▸ TEXT PASSAGE
■ ■ ■ ■ ■ ■ ■

Well, yes, in my response I avoided more complicated possibilities.  And I 
wrote about Viewrendered3 because I recently completed this plugin (really 
a beta version).  VR3, an extension of the Viewrendered  plugin, aims to 
render various node types, such as Markdown and Restructured Text.  As a 
convenience, it allows for rendering and execution of subtrees, and for 
inserting printed output into the rendering.

The point was to have a relatively simple rendering ability.  It was never 
intended to have complete notebook-like functionality.  For that, you'd 
want to start with such a goal in mind, and it would be much more complex. 
I prefer to avoid running servers if it's not absolutely necessary, and in 
this case I was able to avoid one.  For simplicity - for the user - I chose 
not to add new kinds of Leo-style directives. And I didn't want to extend 
MD or RsT with new commands or syntax, because the existing processors for 
those languages wouldn't understand them.

For notebook functionality, go for it!  Although I think that Edward's 
direction of a two-way bridge between Leo and, say, Jupyter, will be a 
better way to go.  Let the notebooks be good at what they are good at,  and 
let Leo be good at what it does well.

On Tuesday, March 24, 2020 at 7:00:34 AM UTC-4, Marcel Franke wrote:
>
>
> Am Dienstag, 24. März 2020 01:32:29 UTC+1 schrieb Thomas Passin:
>
> I often use mixtures of code and non-code blocks.  If there are different 
>> kinds of code blocks, though, there can be problems if you want to execute 
>> them.  If you execute each code block with a different language processor, 
>> you each block has to be independent of the others.  They can't share 
>> constants, function returns, class definitions, etc.  If that's the case, 
>> you might as well put each block of a different programming language into a 
>> different node, and not mix them.
>>
>
>  For an easy setup, yes. Complex setups could use shared datastores or 
> just pipe results between blocks as input for the next block. Jupyter 
> Notebooks and org-modes babel are doing this.
>
> Also, you couldn't break code in the same language across several code 
>> blocks, because how could the processor know if you want one to extend the 
>> previous one or be independent?

■ ■ ■ ■ ■ ■ ■

▸ SUPPLIED DATA
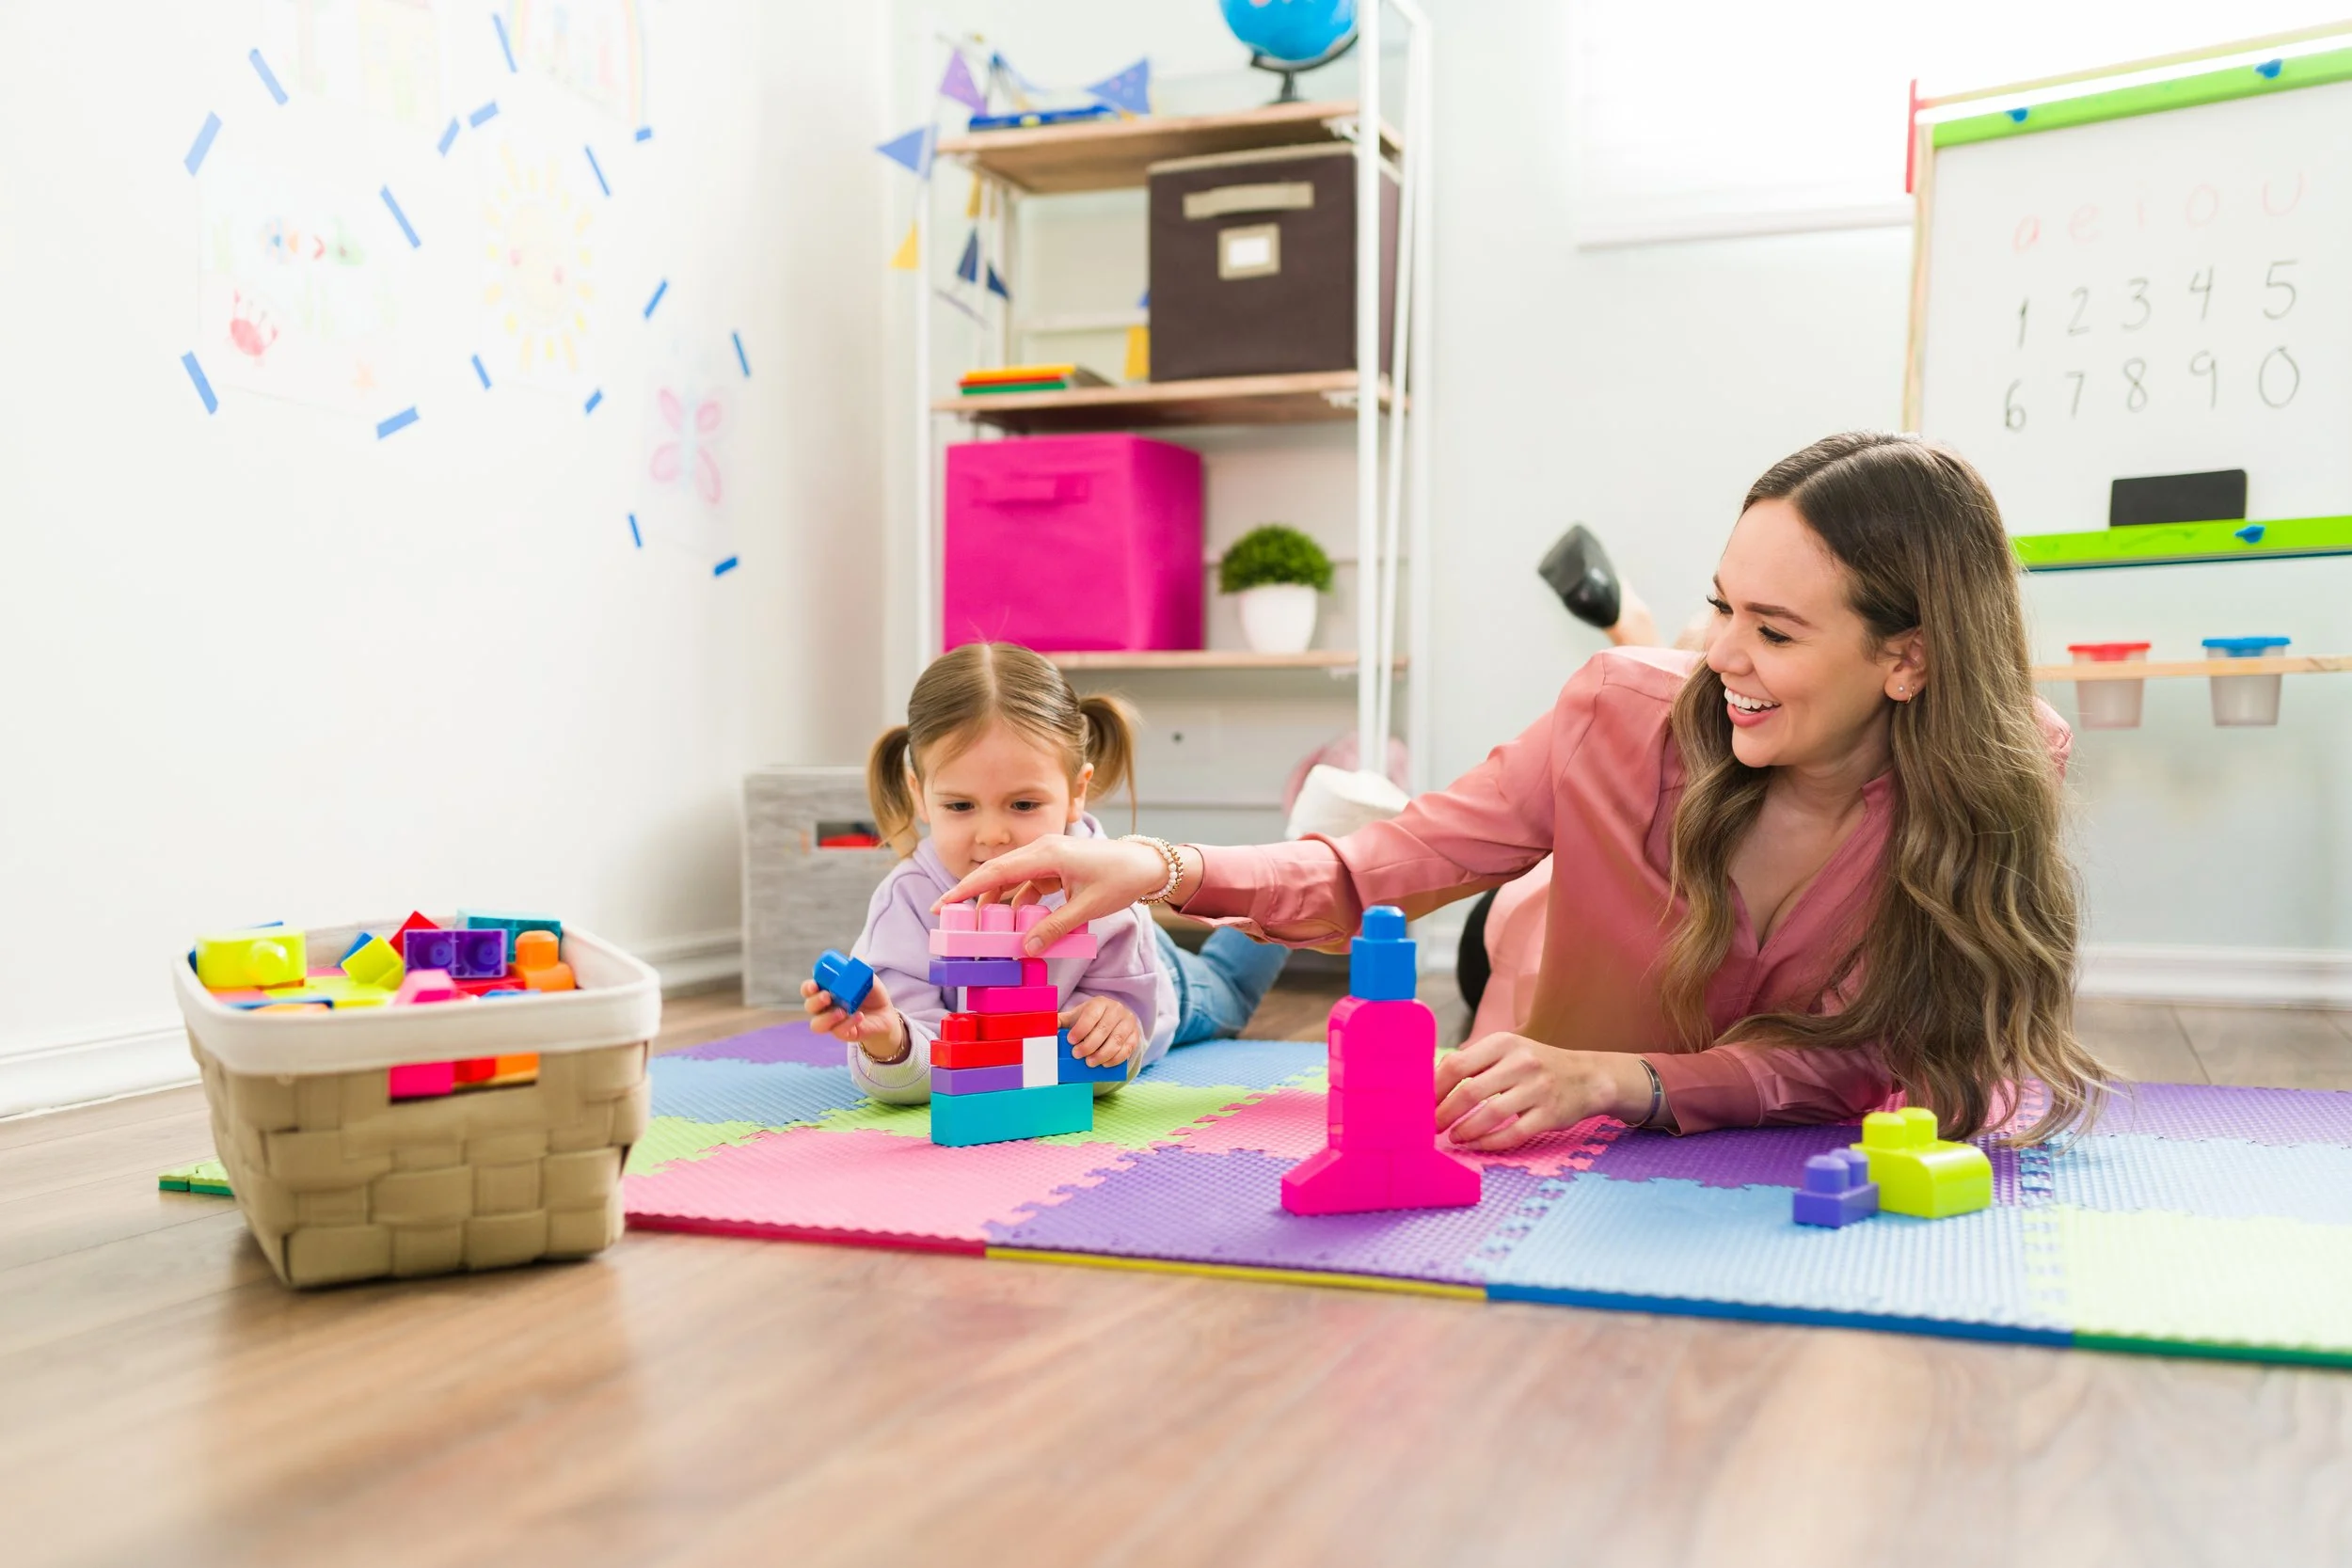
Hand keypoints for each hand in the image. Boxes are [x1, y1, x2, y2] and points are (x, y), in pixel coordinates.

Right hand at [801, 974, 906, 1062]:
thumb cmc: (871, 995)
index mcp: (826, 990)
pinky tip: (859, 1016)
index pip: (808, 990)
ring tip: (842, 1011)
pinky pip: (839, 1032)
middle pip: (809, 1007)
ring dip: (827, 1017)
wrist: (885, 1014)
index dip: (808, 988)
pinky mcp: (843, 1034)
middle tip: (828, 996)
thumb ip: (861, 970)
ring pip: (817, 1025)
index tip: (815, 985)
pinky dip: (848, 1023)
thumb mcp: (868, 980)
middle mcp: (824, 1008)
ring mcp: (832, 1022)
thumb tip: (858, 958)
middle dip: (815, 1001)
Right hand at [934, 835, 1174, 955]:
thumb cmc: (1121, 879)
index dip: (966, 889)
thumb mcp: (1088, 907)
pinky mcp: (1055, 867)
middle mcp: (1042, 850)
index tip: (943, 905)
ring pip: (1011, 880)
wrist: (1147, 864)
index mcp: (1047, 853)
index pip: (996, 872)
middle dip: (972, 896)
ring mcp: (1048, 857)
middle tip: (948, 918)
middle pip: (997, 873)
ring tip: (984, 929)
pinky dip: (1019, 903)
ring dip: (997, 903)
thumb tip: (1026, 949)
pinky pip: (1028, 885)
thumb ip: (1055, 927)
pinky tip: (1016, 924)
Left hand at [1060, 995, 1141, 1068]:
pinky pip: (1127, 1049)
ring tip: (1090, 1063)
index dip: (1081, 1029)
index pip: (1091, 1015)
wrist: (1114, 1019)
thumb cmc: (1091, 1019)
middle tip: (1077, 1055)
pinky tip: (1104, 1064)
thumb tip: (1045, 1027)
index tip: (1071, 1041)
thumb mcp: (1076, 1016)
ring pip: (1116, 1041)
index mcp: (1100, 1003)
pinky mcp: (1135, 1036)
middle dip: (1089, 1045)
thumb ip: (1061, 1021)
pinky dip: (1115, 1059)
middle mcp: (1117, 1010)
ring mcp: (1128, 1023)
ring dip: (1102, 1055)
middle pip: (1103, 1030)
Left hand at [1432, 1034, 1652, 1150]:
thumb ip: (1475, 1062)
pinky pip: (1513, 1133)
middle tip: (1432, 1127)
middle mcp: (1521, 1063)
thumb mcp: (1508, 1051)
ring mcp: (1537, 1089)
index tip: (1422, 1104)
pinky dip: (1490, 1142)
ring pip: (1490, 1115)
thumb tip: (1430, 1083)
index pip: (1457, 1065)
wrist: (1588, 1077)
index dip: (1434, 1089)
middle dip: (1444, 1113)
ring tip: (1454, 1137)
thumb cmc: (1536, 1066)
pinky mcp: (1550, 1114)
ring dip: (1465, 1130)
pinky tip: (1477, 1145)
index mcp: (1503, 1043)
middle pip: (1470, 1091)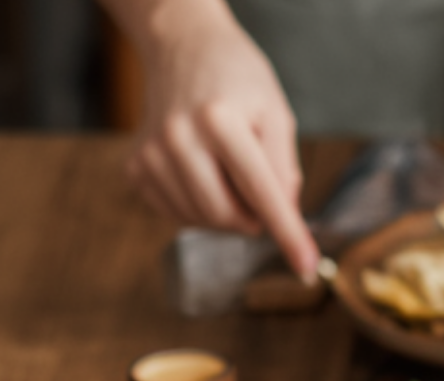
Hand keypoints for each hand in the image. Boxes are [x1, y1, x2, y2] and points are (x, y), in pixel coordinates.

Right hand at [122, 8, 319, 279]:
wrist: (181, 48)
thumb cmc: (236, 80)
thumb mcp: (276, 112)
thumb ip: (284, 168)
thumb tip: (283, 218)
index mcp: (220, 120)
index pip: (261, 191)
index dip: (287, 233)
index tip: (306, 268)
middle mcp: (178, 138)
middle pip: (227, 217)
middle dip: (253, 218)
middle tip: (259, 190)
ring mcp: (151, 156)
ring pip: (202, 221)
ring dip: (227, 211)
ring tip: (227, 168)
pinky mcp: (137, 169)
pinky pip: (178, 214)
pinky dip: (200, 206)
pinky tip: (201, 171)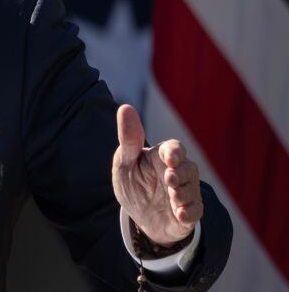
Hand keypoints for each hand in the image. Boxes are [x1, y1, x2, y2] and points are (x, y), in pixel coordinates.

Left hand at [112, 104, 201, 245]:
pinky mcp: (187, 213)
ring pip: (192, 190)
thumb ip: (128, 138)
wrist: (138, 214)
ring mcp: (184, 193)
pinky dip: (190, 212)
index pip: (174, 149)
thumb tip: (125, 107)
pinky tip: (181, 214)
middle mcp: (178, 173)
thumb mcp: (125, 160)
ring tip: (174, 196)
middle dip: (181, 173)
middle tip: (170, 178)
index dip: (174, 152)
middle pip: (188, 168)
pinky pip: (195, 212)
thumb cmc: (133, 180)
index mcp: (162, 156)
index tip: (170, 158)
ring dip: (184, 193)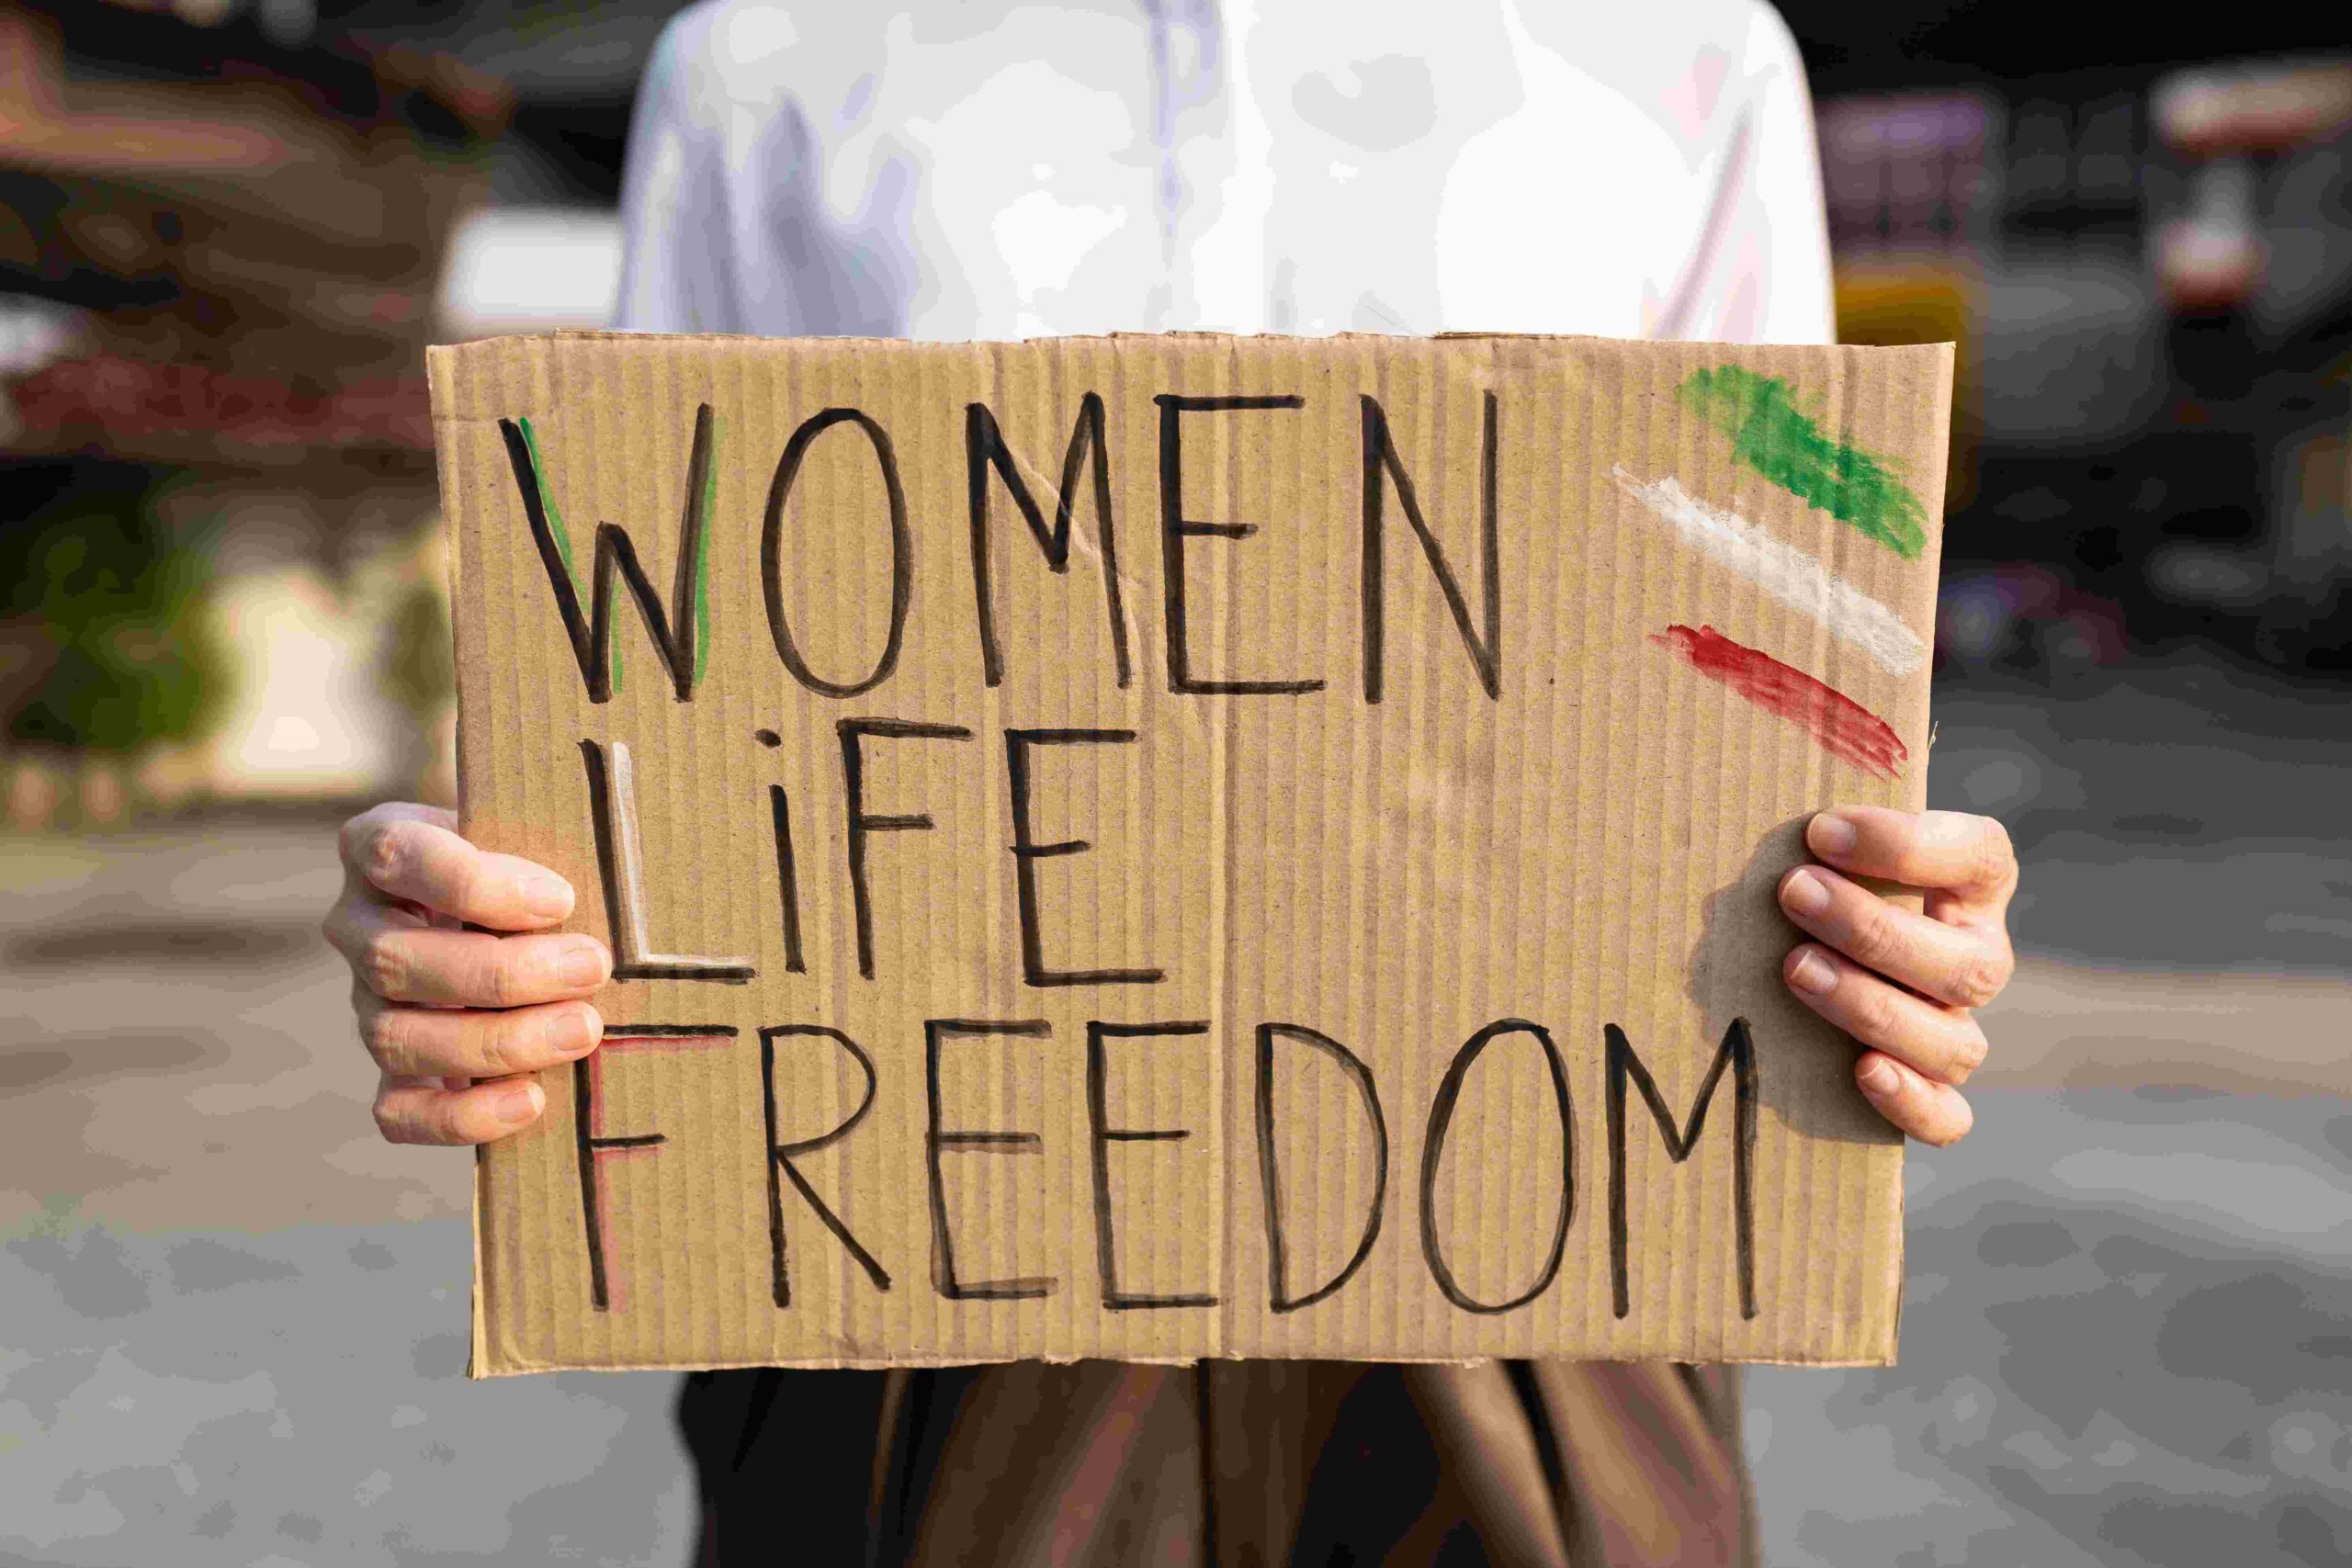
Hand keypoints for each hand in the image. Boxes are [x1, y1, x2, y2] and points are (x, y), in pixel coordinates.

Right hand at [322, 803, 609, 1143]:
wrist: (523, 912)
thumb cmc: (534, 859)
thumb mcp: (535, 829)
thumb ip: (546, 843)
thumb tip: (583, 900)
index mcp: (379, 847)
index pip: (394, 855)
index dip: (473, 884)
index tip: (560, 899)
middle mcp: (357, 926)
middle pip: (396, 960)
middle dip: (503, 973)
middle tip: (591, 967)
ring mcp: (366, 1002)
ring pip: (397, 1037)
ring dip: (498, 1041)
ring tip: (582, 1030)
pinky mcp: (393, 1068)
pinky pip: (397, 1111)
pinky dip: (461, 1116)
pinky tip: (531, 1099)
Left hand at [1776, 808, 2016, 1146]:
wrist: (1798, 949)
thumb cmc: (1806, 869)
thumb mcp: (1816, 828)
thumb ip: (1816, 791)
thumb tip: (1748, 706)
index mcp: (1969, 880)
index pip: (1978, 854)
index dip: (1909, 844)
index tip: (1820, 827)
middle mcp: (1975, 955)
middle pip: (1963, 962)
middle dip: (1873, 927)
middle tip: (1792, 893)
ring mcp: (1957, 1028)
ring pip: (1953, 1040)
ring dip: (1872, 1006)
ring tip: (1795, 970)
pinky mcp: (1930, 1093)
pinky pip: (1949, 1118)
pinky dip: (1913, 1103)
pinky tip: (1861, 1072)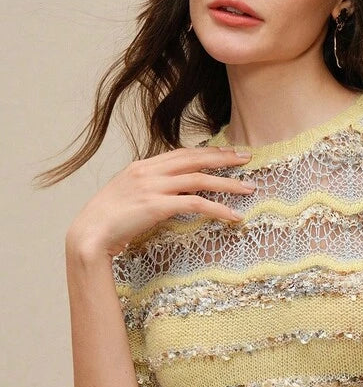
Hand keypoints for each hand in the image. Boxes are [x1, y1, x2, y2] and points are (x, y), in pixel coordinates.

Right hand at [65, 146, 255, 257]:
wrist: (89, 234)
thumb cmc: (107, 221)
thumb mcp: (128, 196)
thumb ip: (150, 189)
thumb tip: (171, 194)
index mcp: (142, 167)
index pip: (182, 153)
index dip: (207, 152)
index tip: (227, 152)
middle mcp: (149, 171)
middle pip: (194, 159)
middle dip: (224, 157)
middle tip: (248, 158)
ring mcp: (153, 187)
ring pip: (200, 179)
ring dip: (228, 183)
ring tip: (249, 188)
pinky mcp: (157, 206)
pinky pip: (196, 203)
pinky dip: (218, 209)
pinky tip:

■ ■ ■ ■ ■ ■ ■

Reproduce the passage of the Viewrendered3 message word for word, from "The point was" to "it does well.".

▸ PROBLEM SOLUTION
The point was to have a relatively simple rendering ability.  It was never 
intended to have complete notebook-like functionality.  For that, you'd 
want to start with such a goal in mind, and it would be much more complex. 
I prefer to avoid running servers if it's not absolutely necessary, and in 
this case I was able to avoid one.  For simplicity - for the user - I chose 
not to add new kinds of Leo-style directives. And I didn't want to extend 
MD or RsT with new commands or syntax, because the existing processors for 
those languages wouldn't understand them.

For notebook functionality, go for it!  Although I think that Edward's 
direction of a two-way bridge between Leo and, say, Jupyter, will be a 
better way to go.  Let the notebooks be good at what they are good at,  and 
let Leo be good at what it does well.